What shifts in consumer behaviour have you observed over the last month?
Over the last month, we’ve experienced a more normalized level of business. Customers aren’t panic-buying as much, although there are still shortages on things like hand sanitizer and household cleaners.
With the initial panic subsiding, people are returning to more usual shopping patterns but we have certainly seen some shifts–customers are making less trips per week, purchasing more staples to bake and cook meals at home, and they are being more intentional in their purchase decisions. They also really seem to appreciate our unique e-commerce offering, not only because they know the people who are picking and delivering their orders, but also because it’s a great tool to help plan their shop.
Although there is some fatigue with staying home and anxiety about the unknown, our team members and customers are working together on this “new normal.” We have always said that the food business is really a relationship business, and this statement has never been truer than right now.
How will COVID-19 change the way you merchandise your store? How will it impact your product assortment?
By necessity, we are seeing the return of production and manufacturing of food and consumer goods to our country and we welcome this change. As Canada’s largest Western-based grocery retailer, we consider ourselves very fortunate to have an already strong network of trusted local and national partnerships. We believe that now is the time to put all of our collective weight and effort into supporting businesses that do business in Canada, and we look forward to working with our partners to advance this effort.
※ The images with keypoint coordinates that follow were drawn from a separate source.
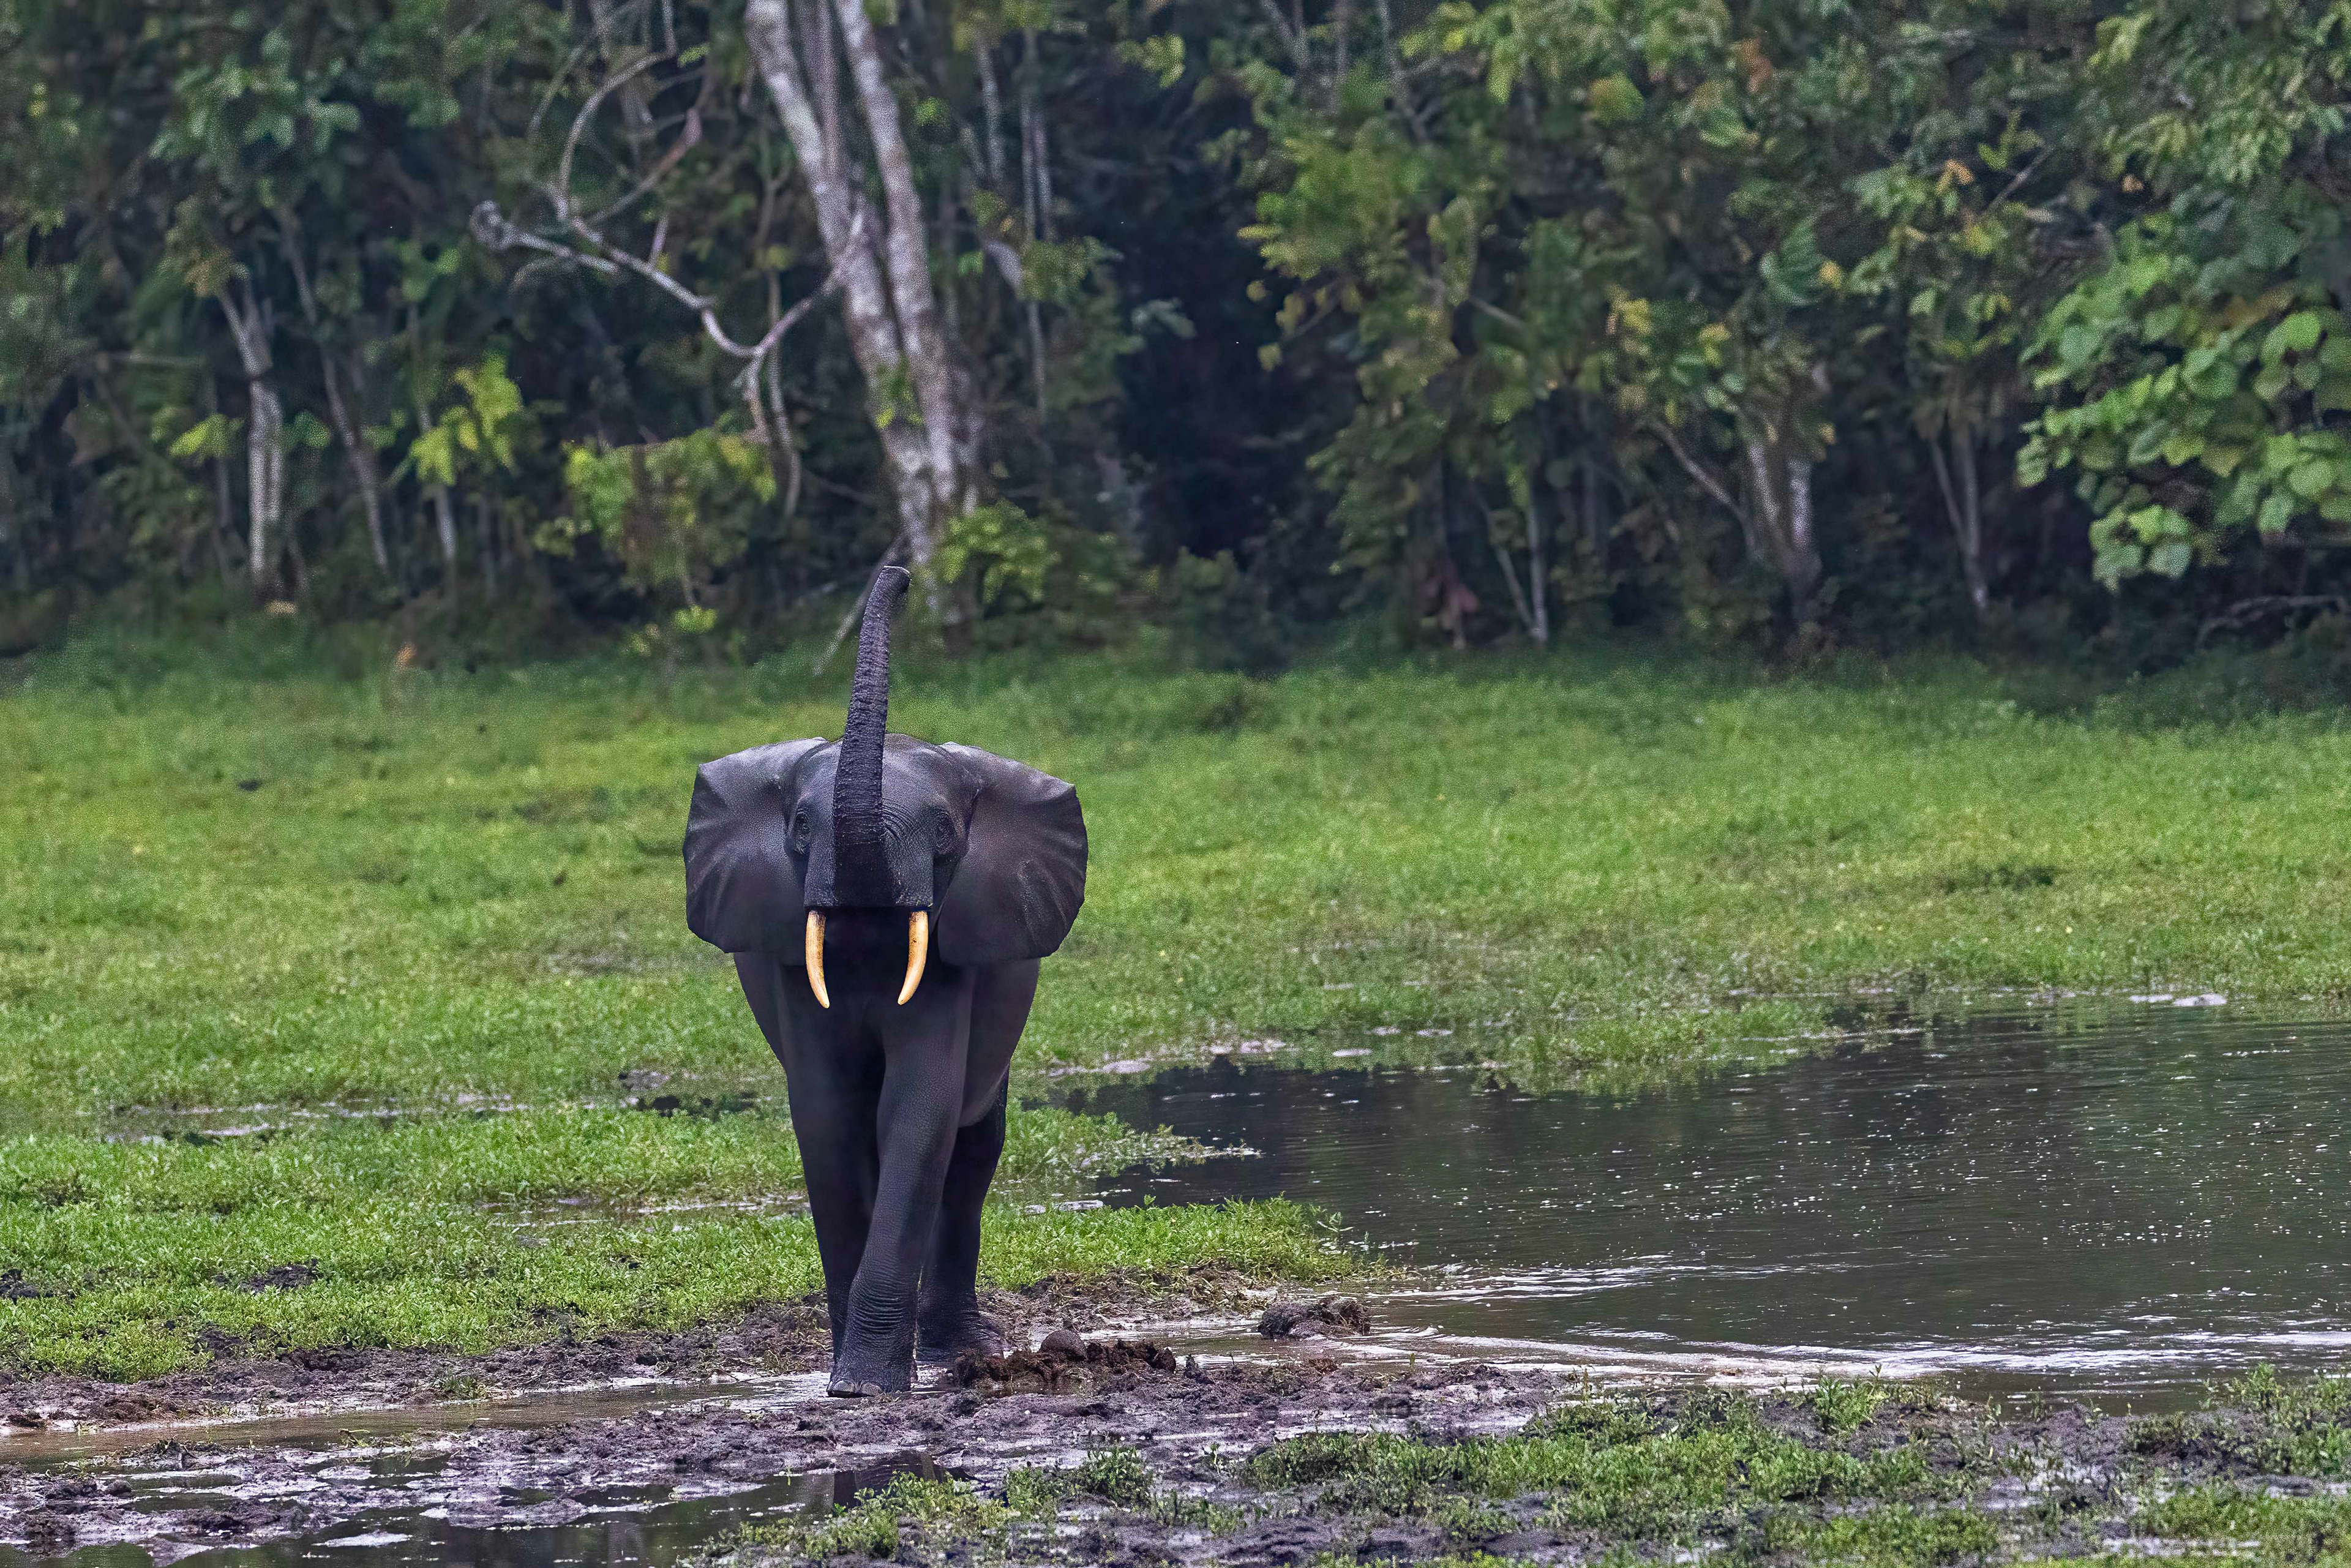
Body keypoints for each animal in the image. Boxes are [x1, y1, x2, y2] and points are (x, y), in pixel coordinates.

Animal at [681, 566, 1086, 1395]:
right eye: (801, 827)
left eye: (944, 833)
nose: (900, 576)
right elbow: (827, 1114)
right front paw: (847, 1381)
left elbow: (920, 1105)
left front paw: (868, 1384)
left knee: (973, 1147)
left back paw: (954, 1353)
We also believe mix assortment is going to change. Because of demands on manufacturing, there has been some natural elimination of product duplication in many categories. We think this will be a very interesting shift, as it will enable true product innovation to surface, which will be very well received by the consumer.
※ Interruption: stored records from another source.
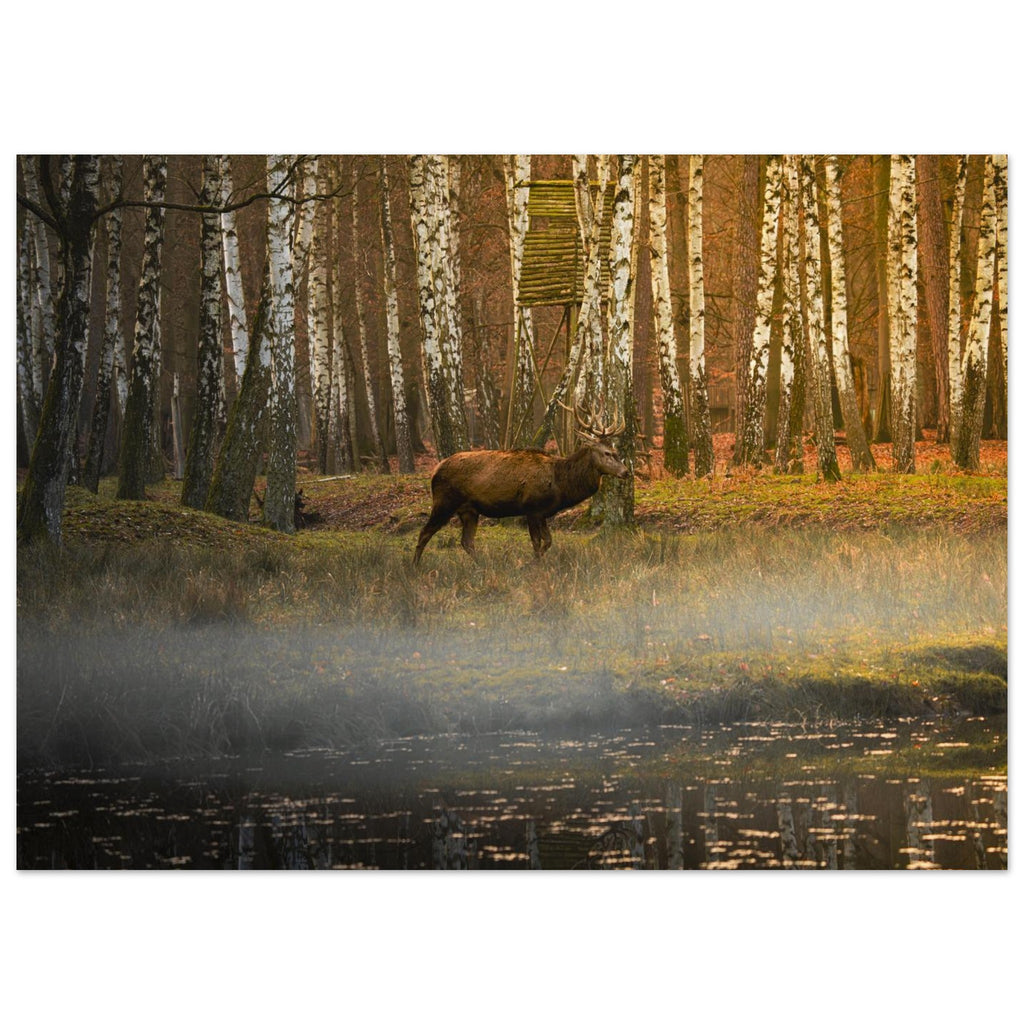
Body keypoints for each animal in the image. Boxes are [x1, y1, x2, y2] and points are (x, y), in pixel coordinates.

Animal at [413, 405, 629, 564]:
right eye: (607, 453)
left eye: (616, 451)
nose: (626, 472)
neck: (560, 484)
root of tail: (435, 470)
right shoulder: (531, 508)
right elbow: (537, 542)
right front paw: (532, 564)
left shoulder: (543, 513)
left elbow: (548, 541)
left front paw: (535, 562)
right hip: (444, 502)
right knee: (424, 532)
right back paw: (415, 566)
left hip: (469, 510)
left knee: (466, 541)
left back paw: (482, 564)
COVID-19 has accelerated online grocery shopping. What does this mean for your business?
We launched our e-commerce solution with its unique click and collect and home delivery combination six years ago and, before COVID-19, we had this offering available in every major centre we do business.
With a surge in e-commerce demand when this all started, we amplified our customer service and made some critical changes quickly to adapt our already strong service. Because our entire e-commerce operation is in-house, we were able to quickly hire additional team members, put more delivery vans on the road, and ensure that we had the highest standards of sanitization and safety protocols in place to protect our team members and customers.
Prior to COVID-19, we saw consumers turning to grocery stores more than ever to fulfill their health and wellness needs. Will the pandemic change or increase your focus on health and wellness?
There is no doubt that people are paying more attention than ever to the notion that “food is medicine.” With our focus on the health and wellness of children and families as part of our mandate for the past 30 years, we continue to look for ways to enhance our food and health solution offerings in-store, and share relevant content with our customers online.
Our pharmacy professionals have always been an integral part of Save-On-Foods, and our health and wellness offering adds value that’s important to our customers. Since the onset of this pandemic, Canadians have been looking to pharmacy teams more than ever to answer their questions and help ease some of their anxiety. With health and wellness top of mind for Canadian consumers, we’re partnering with a telemedicine service in some of our B.C. stores in the coming weeks that will integrate with our pharmacies for a health and wellness experience you simply can’t get in other conventional grocery stores.
What has been the biggest challenge in terms of staffing and employee management? How do you keep staff in good spirits?
With our team members working around the clock to keep shelves full and provide outstanding customer service, our biggest challenge is managing team member fatigue. We strongly encourage team members to get the rest they need to recharge and balance their work life with their responsibilities to their families and in their personal lives.
The vast majority of our customers recognize that our team members are leaving their own homes to help their neighbours get the food and medicines they need, and they are sharing their gratitude in creative and thoughtful ways. From flowers to handwritten letters to even a custom painting, these displays of gratitude are so appreciated by our team members and lift their spirits when they need it most.